One pitfall in filing civil rights cases against public defendants is the principle that you cannot directly sue the employer, be it a town, village, city, or school district unless you can show the rights violation drew from municipal policy. You don't have to produce a written policy. The policy under Section 1983 may be proven when a final decisionmaker is responsible for the adverse decision, or when the plaintiff can show the violation resulted from an unwritten policy or widespread practice. If you can do that, you have a Monell claim, named after a Supreme Court decision from 1978. Without a Monell claim, you have to sue the individual actors who violated your rights. This case highlights that dynamic.
The case is Kennedy v. Bethpage Union Free School District, a summary order issued on February 6. Plaintiff was a social worker for the school district who spoke out in favor of additional resources for schoolchildren with mental health and psychological issues. The district had a sharp increase in these students. She also spoke out about the rise in mental health incidents among these students. Plaintiff was eventually reassigned from the high school to the elementary school. She sues for retaliation under the First Amendment.

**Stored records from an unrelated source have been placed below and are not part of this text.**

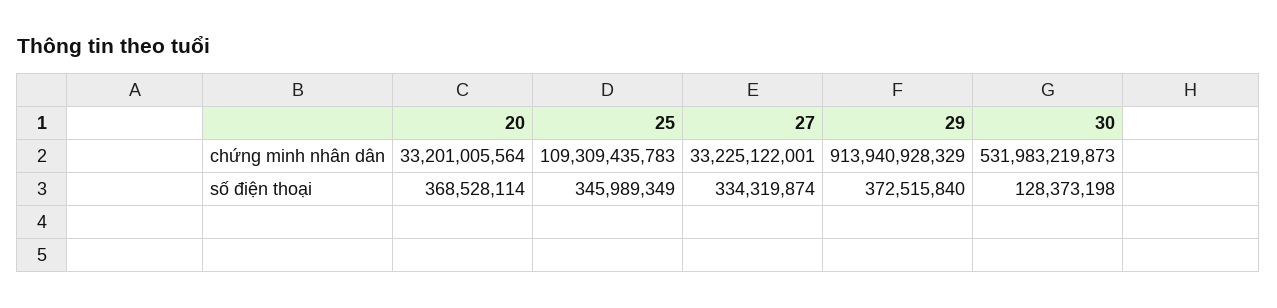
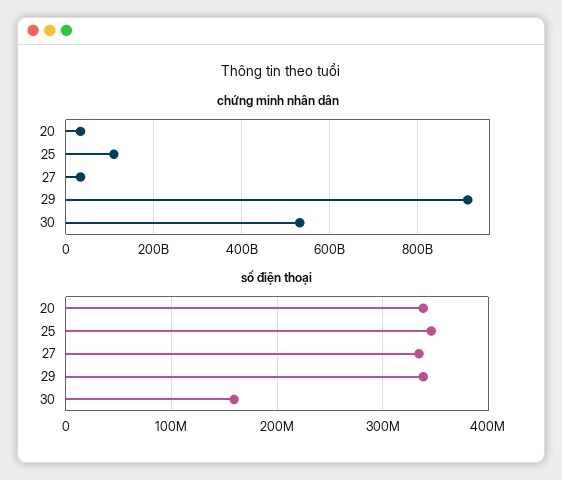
  {
    "chứng minh nhân dân": {
      "20": 33201005564,
      "25": 109309435783,
      "27": 33225122001,
      "29": 913940928329,
      "30": 531983219873
    },
    "số điện thoại": {
-     "20": 368528114,
+     "20": 340000000,
      "25": 345989349,
      "27": 334319874,
-     "29": 372515840,
+     "29": 340000000,
-     "30": 128373198
+     "30": 160000000
    }
  }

For reasons that are not clear, plaintiff stipulated only to sue the school district, not the individual decisionmakers. That means she needs to plead a viable Monell claim against the district. The district court said she failed to do so, and the Court of Appeals (Cabranes, Lynch and Robinson) agrees. Bottom line: she did not "show either a policy or custom under Monell," and her allegations in this regard are conclusory. The Court writes:
The pertinent allegations in the SAC were conclusory and insufficient. See, e.g., SAC ¶ 108 (“Each of the aforesaid acts or omissions on behalf of the District were undertaken pursuant to a policy or custom of the District, enacted by and carried out by Schneider, as Superintendent, with the tacit approval and authority of the Board of Education and carried out via his direct reports . . . .”); Id. at ¶ 125 (“Plaintiff was advised that the policy [requiring District approval before she spoke at PTA meetings] was directed solely at her and was done so at the direction of Mr. Schneider with the knowledge, condolence, and approval of the District.”).
You need more than this to plead a Monell claim. Pleading it correctly is not easy, as the plaintiff may not have all the evidence she needs prior to filing the lawsuit. Some plaintiffs will amend the complaint later on in discovery to plead a Monell claim if and when the discovery comes their way that supports such a claim.
The Court of Appeals does not address the merits of plaintiff's First Amendment claim. My guess is that claim would have been dismissed as well. Not all speech in the public workplace is protected under the First Amendment. The Supreme Court said in Garcetti v. Ceballos (2006) that speech pursuant to the plaintiff's official job duties is not protected under the Constitution. The Second Circuit has interpreted that doctrine to cover any speech that is part and parcel of the plaintiff's ability to perform her job. That is a broad standard which knocks out many speech claims in the public sector. Had the Court of Appeals determined whether the plaintiff in this case had a triable case on the free speech claim, that claim would have been vulnerable under Garcetti.